### Exercise material
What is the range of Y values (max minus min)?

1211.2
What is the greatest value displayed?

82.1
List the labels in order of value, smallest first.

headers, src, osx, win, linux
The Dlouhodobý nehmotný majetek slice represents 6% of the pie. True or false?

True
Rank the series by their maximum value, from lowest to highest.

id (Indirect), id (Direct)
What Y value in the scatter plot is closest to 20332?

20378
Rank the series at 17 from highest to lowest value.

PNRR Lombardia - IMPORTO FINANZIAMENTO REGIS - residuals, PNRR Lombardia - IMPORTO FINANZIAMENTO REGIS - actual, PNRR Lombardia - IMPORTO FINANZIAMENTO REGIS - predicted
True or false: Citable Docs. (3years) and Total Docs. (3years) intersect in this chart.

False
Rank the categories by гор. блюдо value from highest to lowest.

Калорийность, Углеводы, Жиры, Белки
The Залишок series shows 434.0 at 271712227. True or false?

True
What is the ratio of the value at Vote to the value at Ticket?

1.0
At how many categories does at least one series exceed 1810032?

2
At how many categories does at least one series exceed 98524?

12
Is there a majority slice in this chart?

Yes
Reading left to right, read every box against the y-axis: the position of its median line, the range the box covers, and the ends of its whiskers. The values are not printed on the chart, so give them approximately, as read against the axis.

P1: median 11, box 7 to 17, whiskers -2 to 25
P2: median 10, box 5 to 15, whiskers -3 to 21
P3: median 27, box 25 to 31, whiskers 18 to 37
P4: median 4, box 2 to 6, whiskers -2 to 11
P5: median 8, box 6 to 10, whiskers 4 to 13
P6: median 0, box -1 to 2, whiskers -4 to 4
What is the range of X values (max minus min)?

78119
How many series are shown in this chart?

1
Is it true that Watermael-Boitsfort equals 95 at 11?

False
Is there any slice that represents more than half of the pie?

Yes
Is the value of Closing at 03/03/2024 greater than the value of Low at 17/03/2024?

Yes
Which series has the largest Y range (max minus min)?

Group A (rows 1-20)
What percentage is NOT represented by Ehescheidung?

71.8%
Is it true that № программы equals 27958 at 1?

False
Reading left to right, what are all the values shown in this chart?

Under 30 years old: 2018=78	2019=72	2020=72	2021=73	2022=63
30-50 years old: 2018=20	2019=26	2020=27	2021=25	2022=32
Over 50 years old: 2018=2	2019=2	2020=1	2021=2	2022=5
######
Copy the listing above word for word, keeping every line in its original order.

What is the range of Y values (max minus min)?

1211.2
What is the greatest value displayed?

82.1
List the labels in order of value, smallest first.

headers, src, osx, win, linux
The Dlouhodobý nehmotný majetek slice represents 6% of the pie. True or false?

True
Rank the series by their maximum value, from lowest to highest.

id (Indirect), id (Direct)
What Y value in the scatter plot is closest to 20332?

20378
Rank the series at 17 from highest to lowest value.

PNRR Lombardia - IMPORTO FINANZIAMENTO REGIS - residuals, PNRR Lombardia - IMPORTO FINANZIAMENTO REGIS - actual, PNRR Lombardia - IMPORTO FINANZIAMENTO REGIS - predicted
True or false: Citable Docs. (3years) and Total Docs. (3years) intersect in this chart.

False
Rank the categories by гор. блюдо value from highest to lowest.

Калорийность, Углеводы, Жиры, Белки
The Залишок series shows 434.0 at 271712227. True or false?

True
What is the ratio of the value at Vote to the value at Ticket?

1.0
At how many categories does at least one series exceed 1810032?

2
At how many categories does at least one series exceed 98524?

12
Is there a majority slice in this chart?

Yes
Reading left to right, read every box against the y-axis: the position of its median line, the range the box covers, and the ends of its whiskers. The values are not printed on the chart, so give them approximately, as read against the axis.

P1: median 11, box 7 to 17, whiskers -2 to 25
P2: median 10, box 5 to 15, whiskers -3 to 21
P3: median 27, box 25 to 31, whiskers 18 to 37
P4: median 4, box 2 to 6, whiskers -2 to 11
P5: median 8, box 6 to 10, whiskers 4 to 13
P6: median 0, box -1 to 2, whiskers -4 to 4
What is the range of X values (max minus min)?

78119
How many series are shown in this chart?

1
Is it true that Watermael-Boitsfort equals 95 at 11?

False
Is there any slice that represents more than half of the pie?

Yes
Is the value of Closing at 03/03/2024 greater than the value of Low at 17/03/2024?

Yes
Which series has the largest Y range (max minus min)?

Group A (rows 1-20)
What percentage is NOT represented by Ehescheidung?

71.8%
Is it true that № программы equals 27958 at 1?

False
Reading left to right, what are all the values shown in this chart?

Under 30 years old: 2018=78	2019=72	2020=72	2021=73	2022=63
30-50 years old: 2018=20	2019=26	2020=27	2021=25	2022=32
Over 50 years old: 2018=2	2019=2	2020=1	2021=2	2022=5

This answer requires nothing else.